# Milwaukee MA957 Set Up



## st.stephen (Feb 28, 2010)

The instructions basically say not to use the needle valve and adjust with the main regulator control. 

I've read quite a bit here and am not sure how to proceed, anyone with any recent experience with setting this regulator? 
Thanks,
Stephen


----------



## heineken357 (May 25, 2006)

Hey Stephen this is what I did now the needle valve works great.

Turn the tank off and take the regulator off the tank. Take the bubble counter off the regulator needle valve. Open the needle valve all the way open by turning the knob counter-clockwise until it stops.
Use a 1/16” drill and go through the top hole of the needle valve and drill through the base of that hole until you feel the drill pass through into the main chamber. Drill time is only about 2 seconds at full drill speed. Turn the regulator over and tap the needle valve on a table to knock out the drill filings. Remount the regulator.
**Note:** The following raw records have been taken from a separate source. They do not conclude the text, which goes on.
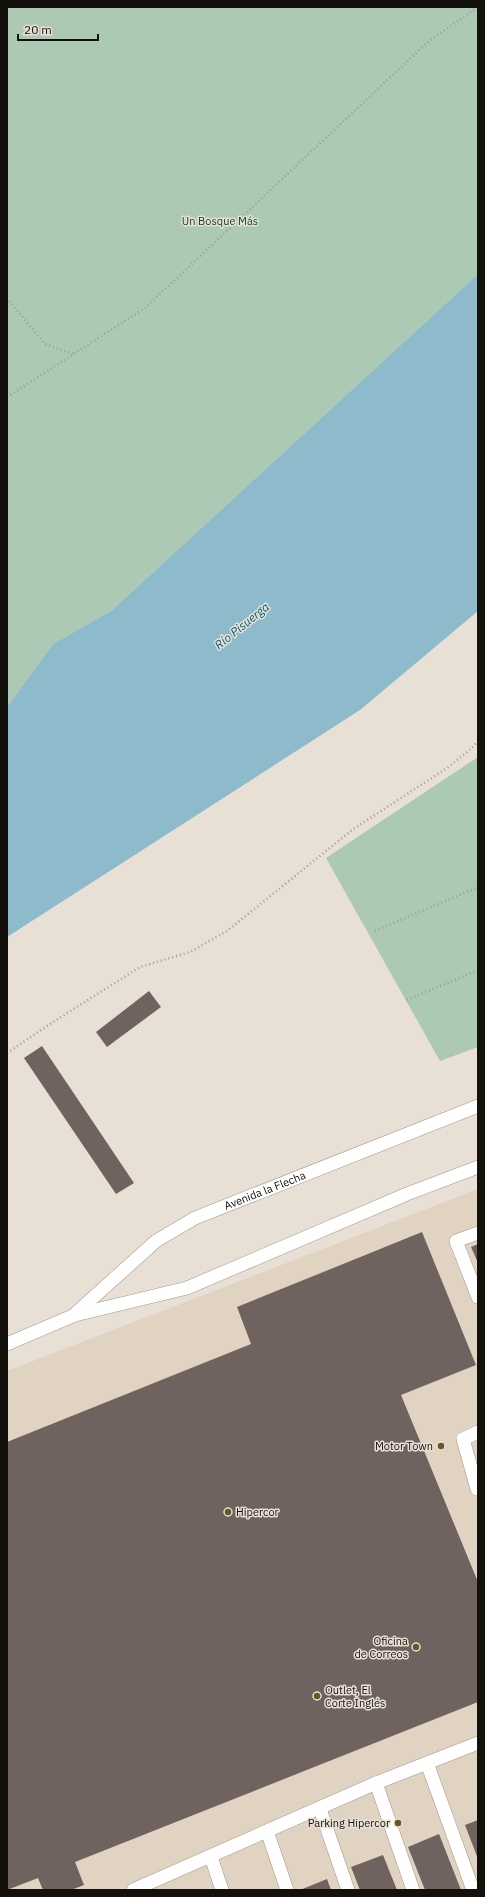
<svg xmlns="http://www.w3.org/2000/svg" width="485" height="1897" font-family="'IBM Plex Sans',sans-serif">
<style>
.built{fill:#e1d3c2}
.green{fill:#acc9b3}
.water{fill:#8dbbcb}
.building{fill:#70635f}
.lines{fill:none;stroke-linecap:round;stroke-linejoin:round}
.service-casing{stroke:#a2998f;stroke-width:14}
.path{stroke:#a29b93;stroke-width:2.5;stroke-dasharray:1 3;stroke-linecap:butt}
.service{stroke:#fff;stroke-width:13}
.poi-dot{fill:#665825;stroke:#e8dfd5;stroke-width:1.5}
.labels{text-anchor:middle;stroke-width:3;stroke-linejoin:round;paint-order:stroke}
.park-label{font-size:11px;fill:#0b4624;stroke:#e8dfd5}
.street-label{font-size:11px;fill:#14110d;stroke:#e8dfd5}
.poi-label{font-size:11px;fill:#14110d;stroke:#e8dfd5;text-anchor:end}
.water-label{font-size:12px;font-style:italic;fill:#006077;stroke:#e8dfd5}
</style>
<rect width="100%" height="100%" fill="#e8dfd5"/>
<path class="built" d="M478 1189V1890H7V1371Z"/>
<g class="green">
<path d="M7 7H478V274L111 611 53 644 7 707Z"/>
<path d="M478 757V1047L440 1061 326 858Z"/>
</g>
<path class="water" d="M478 274V611L360 710 7 937V707L53 644 111 611Z"/>
<g class="building">
<path d="M149 991 161 1007 107 1047 96 1032Z"/>
<path d="M42 1046 134 1183 116 1194 24 1058Z"/>
<path d="M422 1232 476 1365 401 1395 478 1582V1702L75 1862 84 1885 71 1890H43L38 1878 7 1890V1442L251 1344 237 1307Z"/>
<path d="M478 1244V1263L471 1247Z"/>
<path d="M478 1820V1859L465 1825Z"/>
<path d="M439 1834 461 1890H425L408 1847Z"/>
<path d="M383 1855 397 1890H360L351 1867Z"/>
<path d="M327 1879 331 1890H300Z"/>
</g>
<g class="lines">
<g class="service-casing">
<g id="service">
<path d="M478 1233 456 1241 478 1297"/>
<path id="s1" d="M76 1313 156 1241 195 1218 478 1106"/>
<path d="M7 1344 75 1315 187 1288 407 1194 478 1167"/>
<path d="M477 1489 463 1439 478 1432"/>
<path d="M427 1763 473 1890"/>
<path d="M376 1783 413 1890"/>
<path d="M320 1809 348 1890"/>
<path d="M267 1831 287 1890"/>
<path d="M211 1857 222 1890"/>
<path d="M133 1890 376 1783 478 1743"/>
</g>
</g>
<g class="path">
<path d="M7 298 45 344 73 354"/>
<path d="M7 397 145 308 430 40 478 7"/>
<path d="M375 931 478 887"/>
<path d="M407 1000 478 970"/>
<path d="M7 1053 53 1022 140 967 190 952 227 931 352 830 447 768 472 748 478 741"/>
</g>
<use href="#service" class="service"/>
</g>
<g class="poi-dot">
<circle cx="441" cy="1446" r="4"/>
<circle cx="228" cy="1512" r="4"/>
<circle cx="416" cy="1647" r="4"/>
<circle cx="317" cy="1696" r="4"/>
<circle cx="398" cy="1823" r="4"/>
</g>
<g class="labels">
<g class="park-label">
<text x="220" y="225">Un Bosque Más</text>
</g>
<g class="street-label">
<text dy="4" stroke="none"><textPath href="#s1" startOffset="228">Avenida la Flecha</textPath></text>
</g>
<g class="poi-label">
<text x="433" y="1450">Motor Town</text>
<text x="236" y="1516" text-anchor="start">Hipercor</text>
<text x="408" y="1645">Oficina<tspan x="408" dy="13">de Correos</tspan></text>
<text x="325" y="1694" text-anchor="start">Outlet, El<tspan x="325" dy="13">Corte Inglés</tspan></text>
<text x="390" y="1827">Parking Hipercor</text>
</g>
<g class="water-label">
<text transform="translate(242 626) rotate(-39)" y="4">Río Pisuerga</text>
</g>
</g>
<rect width="485" height="1897" fill="none" stroke="#14110d" stroke-width="16"/>
<path d="M18 34v6h80v-6" fill="none" stroke="#14110d" stroke-width="2"/>
<text x="24" y="34" font-size="12" fill="#14110d" stroke="#e8dfd5" stroke-width="3" paint-order="stroke">20 m</text>
</svg>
Note: If 1/16” drill is not available then go to next size which is a 5/64” drill bit.


----------



## st.stephen (Feb 28, 2010)

Thanks for the tip on the needle valve, I did read about that here and on the milwaukee site. 
Thanks again,
stephen


----------



## houseofcards (Feb 16, 2005)

st.stephen said:


> The instructions basically say not to use the needle valve and adjust with the main regulator control.
> 
> I've read quite a bit here and am not sure how to proceed, anyone with any recent experience with setting this regulator?
> Thanks,
> Stephen


Generally you use the control knob to get a good working pressure going and then you will fine tune with the needle valve. Make sure the control knob is loosened before opening the tank. If you follow the directions you should be fine.

http://www.milwaukeetesters.com/pdf/MA957%20Regulator%20Set%20Up%20Procedure.pdf

I have several of these regulators and never had to do what Heinken described, but it sounds like it worked for him.


----------



## jestep (Nov 14, 2009)

houseofcards said:


> I have several of these regulators and never had to do what Heinken described, but it sounds like it worked for him.
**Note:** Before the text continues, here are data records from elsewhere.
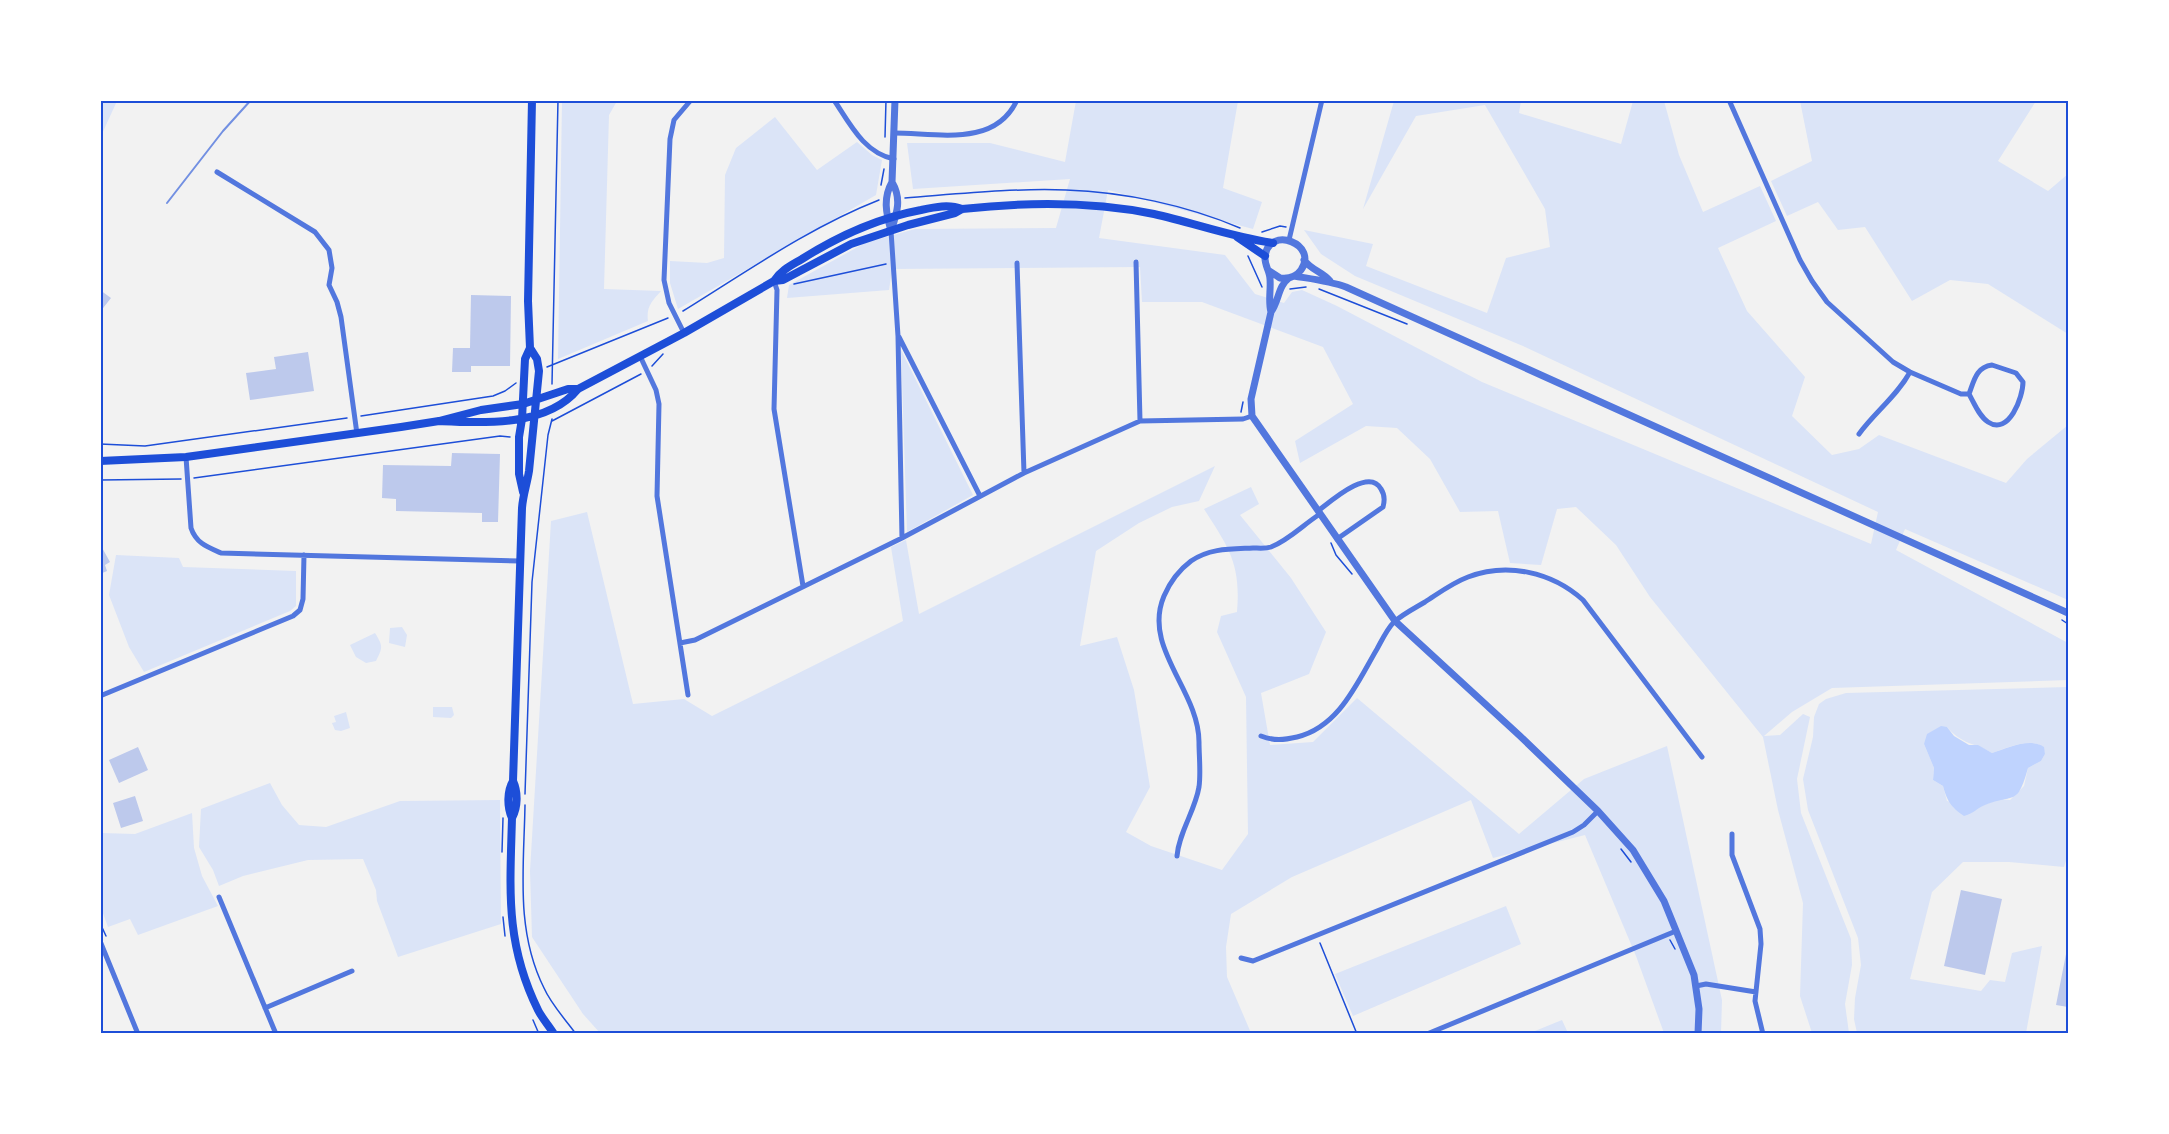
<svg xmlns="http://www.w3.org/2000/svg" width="2169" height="1134" font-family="'Alegreya Sans',sans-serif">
  <rect width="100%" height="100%" fill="#f2f2f2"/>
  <path fill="#dbe4f7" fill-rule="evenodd" d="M101 100 117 101 101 136 100 101Z
    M562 101H617L609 115 604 289 661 291C652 301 646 307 648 321L558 359Z
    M1076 101H1238L1223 188 1262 202 1253 229 1108 190 1099 238 1225 255 1255 294 1284 303 1292 292 1302 290 1337 306 1482 382 1871 544 1878 512 1523 346 1355 276 1321 254 1304 230 1373 244 1366 266 1487 313 1506 258 1550 247 1545 209 1485 105 1416 116 1363 209 1394 101H1521L1519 113 1621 144 1633 101H1664L1679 155 1703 212 1760 186 1776 221 1718 248 1747 311 1805 377 1792 416 1832 455 1859 449 1879 435 2006 483 2027 459 2068 425V600L1905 529 1896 550 2068 643V680L1832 688 1792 712 1764 736 1780 735 1803 714 1810 717 1797 779 1801 813 1851 939 1852 965 1845 1004 1849 1033H1812L1800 996 1803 903 1778 810 1763 737 1650 597 1616 545 1576 507 1557 509 1541 565 1510 563 1498 511 1460 512 1430 459 1397 428 1366 426 1300 463 1295 441 1353 404 1323 347 1202 302H1142L1140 267 892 269 889 290 787 298 789 285 865 243 915 229 1056 228 1070 179 913 189 907 143H990L1065 162Z
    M1800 101H2036L1998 161 2048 191 2068 174V334L1988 284 1950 280 1912 301 1865 227 1838 230 1818 202 1787 216 1771 181 1812 161Z
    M775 117 817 170 857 142 872 155 882 160 876 195 678 309 670 283V261L707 263 724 258 725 175 736 148Z
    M901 350 973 495 907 532Z
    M1215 466 1199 501 1172 507 1139 523 1096 551 1080 646 1117 637 1134 690 1150 787 1126 832 1151 846 1222 870 1248 834 1246 697 1217 632 1221 616 1237 612C1241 564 1229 548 1204 509L1251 487 1259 504 1240 515 1291 578 1326 632 1309 674 1261 693 1270 745 1313 742 1357 698 1519 834 1584 779 1667 746 1722 1000 1721 1033H1664L1636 956 1585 835 1493 858 1471 800 1292 877 1231 914 1226 947 1227 977 1251 1033H600L583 1014 532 937 530 871 551 521 587 512 633 704 684 699 712 716 903 621 891 547 906 540 919 614Z
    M116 555 179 558 183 567 296 571V606L290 611 144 672 129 647 109 595Z
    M402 627 407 635 405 647 389 643 390 628Z
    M375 633C383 646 383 647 376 661L366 663 356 657 350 645Z
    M2068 687V854L2064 867 2009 862H1963L1932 892 1910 979 1981 991 1990 980 2005 982 2012 953 2042 946 2026 1033H1857L1854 1019 1855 998 1861 965 1858 938 1808 810 1803 779 1813 737 1814 717 1819 704 1826 699 1846 693ZM1947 727C1961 744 1975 743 1992 753 2007 748 2029 737 2043 747L2045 754 2041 761 2028 768 2024 786 2010 800 1999 799 1979 807 1947 801 1943 786 1933 780 1934 768 1924 744Z
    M433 707H452L454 715 451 718 433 717Z
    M346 712 350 728 341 731 335 730 332 723 336 722 334 716Z
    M270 783 282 805 299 825 326 827 400 801 500 800 501 924 398 957 377 901 376 890 363 859 308 860 243 876 219 886 213 870 199 847 201 809Z
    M192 813 194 848 202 876 218 906 138 935 130 919 108 927 101 908V833L135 834Z
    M1506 906 1521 944 1353 1016 1335 974Z
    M1562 1020 1568 1033H1530Z"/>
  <path fill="#bfd3fe" d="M1941 726 1947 727 1954 736 1969 745H1978L1992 753C2008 748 2029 737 2044 747L2045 754 2041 761 2028 768C2017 807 2015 793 1985 805 1975 809 1975 813 1964 816 1951 807 1947 801 1943 786L1933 780 1934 768 1924 744 1927 734Z"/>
  <path fill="#bdc9ec" d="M100 290 111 298 100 312Z
    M471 295 511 296 510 366H471V372H452L453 348H470Z
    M308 352 314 391 250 400 246 373 276 369 274 357Z
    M452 453 500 454 498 522H482V513L396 511V499L382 498 383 465 451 466Z
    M100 544 110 562 105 565 107 571 100 574Z
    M138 747 148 770 119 783 109 760Z
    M135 796 143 821 121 828 113 803Z
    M1961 890 2002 899 1985 975 1944 966Z
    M2067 949H2068V1007L2056 1005Z"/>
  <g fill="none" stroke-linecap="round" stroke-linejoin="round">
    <path stroke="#1d4ed8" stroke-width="1.5" d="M885 137 886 100
      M881 185 884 169
      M905 198C958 194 1013 188 1066 190 1124 192 1186 205 1240 228
      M1262 232 1280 226 1286 227
      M1248 256 1262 287
      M794 284 886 264
      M1290 289 1306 287
      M1319 289 1407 324
      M683 311C746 272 810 227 879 200
      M652 366 663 354
      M547 367 668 318
      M552 384 558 100
      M1241 412 1243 402
      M361 416 493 396 505 391 516 383
      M552 421 641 374
      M100 444 145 446 347 418
      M194 478 500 436 510 437
      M100 480 181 479
      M1331 543 1336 555 1352 574
      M2062 620 2068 624
      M525 794 532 582 548 435 552 419
      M525 805C524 867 515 930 544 988 551 1004 565 1019 576 1034
      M1621 849 1631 862
      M502 852 503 818
      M503 917 505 936
      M100 923 106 936
      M1670 940 1675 949
      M1320 943 1357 1034
      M533 1020 539 1034"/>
    <path stroke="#5277de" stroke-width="5" d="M834 100C850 124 864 153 894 159
      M1729 100 1800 260 1812 281 1827 302 1893 362 1910 372 1961 394H1969
      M894 133C936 133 995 148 1017 100
      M217 172 315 232 329 250 332 268 329 285 337 302 341 317 357 434
      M891 231 898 336 902 538
      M1289 240 1322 100
      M1136 262 1140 421
      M1017 263 1024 473
      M774 281 777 290 774 409 803 586
      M684 333 669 303 664 280 670 139 674 120 691 100
      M899 337 980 496
      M640 356 656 390 659 404 657 496 688 695
      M1992 365 2016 373 2023 382C2023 397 2009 436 1988 422 1979 416 1974 403 1969 394 1974 381 1976 367 1992 365Z
      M1859 434C1875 412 1897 396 1910 372
      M186 457 191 528C196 543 207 547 221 553L520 561
      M1318 511C1331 501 1369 467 1381 489 1385 495 1385 500 1383 507L1337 539
      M680 643 695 640 902 538 1024 473 1140 421 1243 419 1252 416
      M100 696 293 616 300 610 303 599 304 555
      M1261 736C1274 741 1284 740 1297 737 1339 727 1357 683 1377 649 1382 640 1387 629 1394 622 1403 614 1415 608 1425 602 1439 593 1452 583 1468 577 1507 562 1552 572 1583 600L1702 757
      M1732 834V855L1760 929 1761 944 1755 1001 1763 1034
      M1177 856C1179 832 1195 811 1199 787 1201 773 1199 756 1199 742 1199 690 1142 648 1164 596 1170 582 1179 570 1191 561 1210 548 1231 549 1253 548 1258 548 1265 549 1271 547 1289 540 1304 524 1320 514
      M219 897 276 1034
      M100 941 138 1034
      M1241 958 1253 961 1573 832 1584 825 1598 811
      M1696 986 1706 984 1756 992
      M265 1008 352 971
      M1427 1034 1676 931"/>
    <path stroke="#5277de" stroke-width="7" d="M891 231C886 213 883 198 892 182L895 100
      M891 231C897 213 902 199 892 182
      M1304 260C1311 270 1323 272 1330 281
      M1268 270 1280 278C1288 279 1296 277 1301 270 1319 244 1269 225 1265 256 1264 265 1270 271 1270 279 1271 290 1268 301 1271 312
      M1294 276C1312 279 1330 281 1346 287L2068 613
      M1289 278C1278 286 1279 301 1271 312L1251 399 1252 416 1395 621 1520 736 1598 811 1633 850 1664 901 1694 975 1699 1009 1698 1034"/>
    <path stroke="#1d4ed8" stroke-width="8" d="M1237 237 1265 256
      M774 281C781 270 792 265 802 259 840 235 878 218 921 210 935 207 949 204 962 209
      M439 421C483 423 547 427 578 389L684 333 774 281 783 280 851 244 908 225 955 213 962 209C1025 202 1091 201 1154 214 1194 223 1232 237 1273 243
      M100 461 186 457 401 427 439 421 481 410 523 404 568 389H578
      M523 492 519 474V437L522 419 525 359 530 348 528 301 532 100
      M513 781C507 791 507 807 512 818 510 890 505 943 538 1010 542 1018 549 1026 554 1034
      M512 818C518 807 518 792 513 781L522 508C523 495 527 484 529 471L539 371 537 359 530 348"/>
    <path stroke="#7290e2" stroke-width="2" d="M167 203 223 131 251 100"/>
  </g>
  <rect width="2169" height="1134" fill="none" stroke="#ffffff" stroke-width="204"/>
  <rect x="102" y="102" width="1965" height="930" fill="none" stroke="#1d4ed8" stroke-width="2"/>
</svg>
I use one as well, and have never needed a drill. I can just about get a working bubble count using the primary valve. Use the needle valve for fine tuning.

Also, something they don't mention, check the bubble flow every hour for the first few hours and every day or so. Once you initially open the main valve, you build up pressure before the needle valve. This creates a misleading flow rate when you open the needle valve and see steady bubbles. When the between the main valve and needle valve equalize, the flow drops considerably and remain at the reduced rate. Just make sure to check it several times each time you completely shut of the main valve.


----------